可是滿心的惶恐讓她視線模糊,根本沒有抓住他的最後一個表情,就聽到了群眾的驚恐尖叫聲。
她感覺好像有一滴涼透的血,濺到了她佈滿淚痕的臉上。
“所以——”
謝之權神情平淡地看完了短髮少女的生平記憶,雙手交握放在腿上。
“你想救他是嗎。”
平緩的聲調,帶着安撫人心的味道,已然成為一抹靈魂的少女,固執地虛跪在謝之權面前,滿臉虔誠地祈求謝之權的幫助:“是的大人,我想救救他。”
“可我普通至極,又懦弱至極,我又不敢救他。”
“因此我心甘情願獻上我的一半靈魂,祈求您滿足我這個願望。”
謝之權翹着二郎腿,姿態慵懶地背靠在系統空間的豪華大沙發上,在短髮少女看來模糊不清的面目,其中卻有一道清明透徹的視線落在她的身上。
“真的心甘情願嗎?”
“即便失去這一半靈魂,投胎轉世的你可能會福運減半,成為一個病魔纏身亦或是孤苦無依的人,還仍舊願意為了心愿而獻出一半靈魂嗎?”
沉穩有力不容置疑的問話,讓短髮少女的神情越發堅定。
“我願意!”
“契約結成,待還願成功之時,我便會來取你一半靈魂。”
得到滿意的回答,謝之權勾唇揮了揮手,短髮少女的魂魄便慢慢從她眼前淡化消散。
“之權,你怎麼還了那麼多願了,還改不掉詢問祈願者意願的習慣,不論他們願不願意,一旦來到這裏,必是要付出代價才能轉世投胎的。”趁着謝之權休假前去指導新任還願者的系統姍姍來遲,一回來就腦殼疼地聽到謝之權已經重複過不知道數百次的結契問話。

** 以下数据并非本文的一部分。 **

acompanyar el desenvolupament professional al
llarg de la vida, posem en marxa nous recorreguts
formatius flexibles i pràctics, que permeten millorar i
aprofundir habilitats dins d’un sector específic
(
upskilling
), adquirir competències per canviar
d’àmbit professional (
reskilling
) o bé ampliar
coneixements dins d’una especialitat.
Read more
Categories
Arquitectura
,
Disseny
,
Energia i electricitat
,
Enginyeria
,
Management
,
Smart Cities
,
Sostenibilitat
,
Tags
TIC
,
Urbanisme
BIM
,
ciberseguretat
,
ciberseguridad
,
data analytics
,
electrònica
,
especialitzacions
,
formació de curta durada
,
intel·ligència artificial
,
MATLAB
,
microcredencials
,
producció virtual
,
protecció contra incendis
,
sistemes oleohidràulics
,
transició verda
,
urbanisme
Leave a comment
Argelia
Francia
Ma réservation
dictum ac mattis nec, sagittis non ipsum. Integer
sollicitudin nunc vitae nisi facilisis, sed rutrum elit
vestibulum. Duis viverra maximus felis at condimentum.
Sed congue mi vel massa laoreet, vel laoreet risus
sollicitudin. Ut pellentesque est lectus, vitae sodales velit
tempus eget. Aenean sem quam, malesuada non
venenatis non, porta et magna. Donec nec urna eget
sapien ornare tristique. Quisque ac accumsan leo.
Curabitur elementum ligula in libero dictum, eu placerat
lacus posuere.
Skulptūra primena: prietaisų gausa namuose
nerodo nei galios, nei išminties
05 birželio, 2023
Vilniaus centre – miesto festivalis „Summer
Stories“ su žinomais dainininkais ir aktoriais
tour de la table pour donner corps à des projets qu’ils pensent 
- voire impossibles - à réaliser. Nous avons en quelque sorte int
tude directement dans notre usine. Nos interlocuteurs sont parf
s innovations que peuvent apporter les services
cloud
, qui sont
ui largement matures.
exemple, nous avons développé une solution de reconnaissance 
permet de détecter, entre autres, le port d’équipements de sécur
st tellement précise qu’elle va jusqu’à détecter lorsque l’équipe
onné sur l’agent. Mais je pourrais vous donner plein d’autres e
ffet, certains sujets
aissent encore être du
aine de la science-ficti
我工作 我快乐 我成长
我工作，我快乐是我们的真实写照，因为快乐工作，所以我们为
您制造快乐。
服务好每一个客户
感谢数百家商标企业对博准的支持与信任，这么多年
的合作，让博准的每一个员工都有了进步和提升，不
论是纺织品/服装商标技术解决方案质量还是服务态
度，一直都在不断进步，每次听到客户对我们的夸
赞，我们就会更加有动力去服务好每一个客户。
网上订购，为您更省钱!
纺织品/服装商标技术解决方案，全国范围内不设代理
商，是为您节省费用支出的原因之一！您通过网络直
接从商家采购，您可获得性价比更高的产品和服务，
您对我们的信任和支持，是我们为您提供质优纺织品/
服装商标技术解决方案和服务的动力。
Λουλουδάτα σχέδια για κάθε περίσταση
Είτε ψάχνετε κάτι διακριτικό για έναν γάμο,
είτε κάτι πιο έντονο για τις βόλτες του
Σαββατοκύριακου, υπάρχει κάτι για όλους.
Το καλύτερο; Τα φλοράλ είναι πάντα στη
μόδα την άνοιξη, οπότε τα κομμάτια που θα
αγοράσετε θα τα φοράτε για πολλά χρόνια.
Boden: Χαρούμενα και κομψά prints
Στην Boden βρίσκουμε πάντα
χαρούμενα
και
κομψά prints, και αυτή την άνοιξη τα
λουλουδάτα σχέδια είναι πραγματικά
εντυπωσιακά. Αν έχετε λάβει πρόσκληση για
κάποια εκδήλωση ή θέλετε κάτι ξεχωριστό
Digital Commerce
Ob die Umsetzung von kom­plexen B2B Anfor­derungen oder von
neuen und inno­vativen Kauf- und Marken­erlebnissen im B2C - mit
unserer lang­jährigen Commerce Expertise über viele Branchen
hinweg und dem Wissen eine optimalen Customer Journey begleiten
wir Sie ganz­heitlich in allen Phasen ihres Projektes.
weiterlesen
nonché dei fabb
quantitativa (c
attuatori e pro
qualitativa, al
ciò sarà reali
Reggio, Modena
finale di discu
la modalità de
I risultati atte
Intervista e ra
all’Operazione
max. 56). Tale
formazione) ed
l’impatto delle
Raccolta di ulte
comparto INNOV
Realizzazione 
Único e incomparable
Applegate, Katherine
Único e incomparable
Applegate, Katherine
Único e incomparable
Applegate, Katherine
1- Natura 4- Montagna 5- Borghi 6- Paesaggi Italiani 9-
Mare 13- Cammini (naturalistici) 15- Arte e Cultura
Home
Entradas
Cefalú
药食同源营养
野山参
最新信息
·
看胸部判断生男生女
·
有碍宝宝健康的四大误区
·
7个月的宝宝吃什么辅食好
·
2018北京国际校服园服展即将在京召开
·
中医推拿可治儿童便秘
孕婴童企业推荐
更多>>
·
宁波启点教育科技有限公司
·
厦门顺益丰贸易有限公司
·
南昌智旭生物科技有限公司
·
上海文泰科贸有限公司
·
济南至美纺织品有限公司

“這叫儀式感,你不會懂得。”謝之權淡淡一笑,回過身望着自己身後一堵好似沒有盡頭的牆。
牆上劃分着整整齊齊的方格,大多數方格內都置放着一抹只有一半的光團,唯有幾個方格內,漂浮着一個完完整整的光團。
是儀式感沒錯,但也不僅僅是為了儀式感,畢竟一旦祈願者答應了她的結契問話,事後反悔之時,謝之權就有理由討要祈願者因毀約而必要付出的雙倍代價。
雙倍代價,自然就是一整個靈魂了。
......
思緒一滯,逐漸轉醒的謝之權睜開眼,窗邊傾瀉進來的耀眼陽光刺得她眉心蹙起。
角落裏散發著垃圾的腐臭味,腦子還不甚清醒的謝之權心裏更是憋得慌,重影交疊的視線之中,她好像看到了兩個流里流氣的傢伙正向她這裏走來。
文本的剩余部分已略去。